'Too many goodbyes'

Carol Lynn Pearson's sequel to her groundbreaking autobiograpy draws on her two decades speaking up for, and listening to, gays and lesbians

Salt Lake City Tribune/November 3, 2006
By Peggy Fletcher Stack

Carol Lynn Pearson has spent two decades as a kind of godmother to gays and lesbians. She fell into that role after the 1986 publication of her groundbreaking autobiography, Good-bye, I Love You: The True Story of a Wife, Her Homosexual Husband and a Love That Transcended Tragedy.

Pearson's was a searing tale of her husband's battle against his homosexuality, their attempts to create a faithful Mormon family, his leaving to live as a gay man and his eventual death from AIDS.

Her story of love, hope, betrayal, forgiveness and reconciliation put a human face on gayness.

Nothing like it had ever been written for a national audience, let alone a Mormon one. She was a guest on ''Oprah,'' profiled in People magazine, and, within weeks of its publication, the LDS Church's own store, Deseret Book, ordered 1,000 copies of her book.

Now, on the book's 20th anniversary, Pearson is publishing, No More Goodbyes: Circling the Wagons around Our Gay Loved Ones.

"Progress has been made in Mormon culture and in religious culture broadly," Pearson told The Salt Lake Tribune in August. "But we still say too many goodbyes due to suicide, ill-fated marriages and to family alienation."

The new book draws on Pearson's experience as confessor and advice columnist to scores of homosexuals and those who love them. During a time when many leaders in The Church of Jesus Christ of Latter-day Saints still saw homosexuality as evil and sinful, she preached love and acceptance, understanding and empathy, openness and tolerance to anyone who would listen. Many did.

Homosexuals everywhere shared their spiritual struggles in letters and e-mails or drove to her house in Walnut Creek, Calif., to tell her their stories in person. Many were LDS, but others were Jewish, Catholic and even Muslim.

She heard of families who shunned their gay children, and others who embraced them.

"We - people of all religions and no religion - are called to be one in love, but very often we trample love in our rush to the familiar comfort of fear and judgment," Pearson writes in the book's preface, "We are called to create relationships that are enduring, but we allow our beliefs about homosexuality to bring the most agonizing disruptions."

She tells of Jo, a Mormon lesbian from Chico, Calif., who discovered her attraction for women while serving an LDS mission; "Mark," a 35-year-old in Australia who, after praying and fasting to be made normal, began to cut himself; and "Jason," a man who has been celibate all his life and attends church every Sunday.

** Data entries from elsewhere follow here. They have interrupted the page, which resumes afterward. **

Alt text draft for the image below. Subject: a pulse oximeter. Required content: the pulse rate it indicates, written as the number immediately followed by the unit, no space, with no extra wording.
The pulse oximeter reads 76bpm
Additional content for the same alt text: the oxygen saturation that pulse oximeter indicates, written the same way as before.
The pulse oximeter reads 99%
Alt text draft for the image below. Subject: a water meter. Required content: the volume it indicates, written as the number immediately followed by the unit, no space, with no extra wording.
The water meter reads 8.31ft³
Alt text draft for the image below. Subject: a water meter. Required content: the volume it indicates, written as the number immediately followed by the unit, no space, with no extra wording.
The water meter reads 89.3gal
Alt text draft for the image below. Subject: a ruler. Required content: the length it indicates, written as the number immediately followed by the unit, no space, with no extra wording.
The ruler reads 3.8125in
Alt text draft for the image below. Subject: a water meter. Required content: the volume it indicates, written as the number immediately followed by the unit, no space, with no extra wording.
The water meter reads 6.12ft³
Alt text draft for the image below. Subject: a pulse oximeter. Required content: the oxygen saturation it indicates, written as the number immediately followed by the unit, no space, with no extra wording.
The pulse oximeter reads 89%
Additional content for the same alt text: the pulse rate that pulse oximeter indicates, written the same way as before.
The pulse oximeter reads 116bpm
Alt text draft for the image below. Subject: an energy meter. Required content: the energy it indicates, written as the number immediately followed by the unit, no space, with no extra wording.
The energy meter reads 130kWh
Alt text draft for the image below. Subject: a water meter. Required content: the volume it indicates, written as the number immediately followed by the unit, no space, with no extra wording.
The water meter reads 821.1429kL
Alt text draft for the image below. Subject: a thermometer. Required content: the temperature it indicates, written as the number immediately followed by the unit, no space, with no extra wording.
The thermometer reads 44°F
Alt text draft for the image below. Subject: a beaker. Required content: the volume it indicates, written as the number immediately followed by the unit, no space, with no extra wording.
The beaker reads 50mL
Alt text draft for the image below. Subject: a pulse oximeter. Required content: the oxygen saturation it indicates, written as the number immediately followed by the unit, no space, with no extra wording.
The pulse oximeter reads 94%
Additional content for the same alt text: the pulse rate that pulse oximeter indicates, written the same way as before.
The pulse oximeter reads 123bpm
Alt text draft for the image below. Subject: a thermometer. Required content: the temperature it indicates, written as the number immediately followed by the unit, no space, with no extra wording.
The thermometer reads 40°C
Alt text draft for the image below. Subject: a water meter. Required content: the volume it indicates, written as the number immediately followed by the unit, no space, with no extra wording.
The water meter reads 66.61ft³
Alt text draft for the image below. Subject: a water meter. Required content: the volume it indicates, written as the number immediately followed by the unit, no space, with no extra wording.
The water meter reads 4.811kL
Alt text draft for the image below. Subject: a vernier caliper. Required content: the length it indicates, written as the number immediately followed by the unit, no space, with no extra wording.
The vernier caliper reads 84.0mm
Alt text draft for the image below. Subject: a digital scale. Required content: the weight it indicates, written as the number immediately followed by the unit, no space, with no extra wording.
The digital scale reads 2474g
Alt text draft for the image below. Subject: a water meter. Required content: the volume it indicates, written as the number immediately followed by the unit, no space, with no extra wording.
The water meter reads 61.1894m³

There's Brad Adams, who tried to kill himself in the parking lot of the LDS temple in Provo, believing that "around that holy place he would find kind spirits to take him in."

Readers hear of a Muslim woman living in Egypt trying to find her way as a lesbian; Mel White, ghost-writer to Billy Graham, Pat Robertson and Jerry Falwell, who came out after a 25-year marriage; and Mormon painter and sculptor Trevor Southey, who "has never found a home for his homosexuality."

In No More Goodbyes, Pearson asks the question: Does God love a homosexual person? Should the family? She then answers with a resounding "Yes" to both questions.

The dust-jacket endorsement suggests that the issue of homosexuality touches all religions.

"Thank you, Carol Lynn Pearson," writes Rabbi Harold Kushner, famed author of When Bad Things Happen to Good People, "for reminding us that the task of any religion is to teach us whom we're required to love, not whom we're entitled to hate."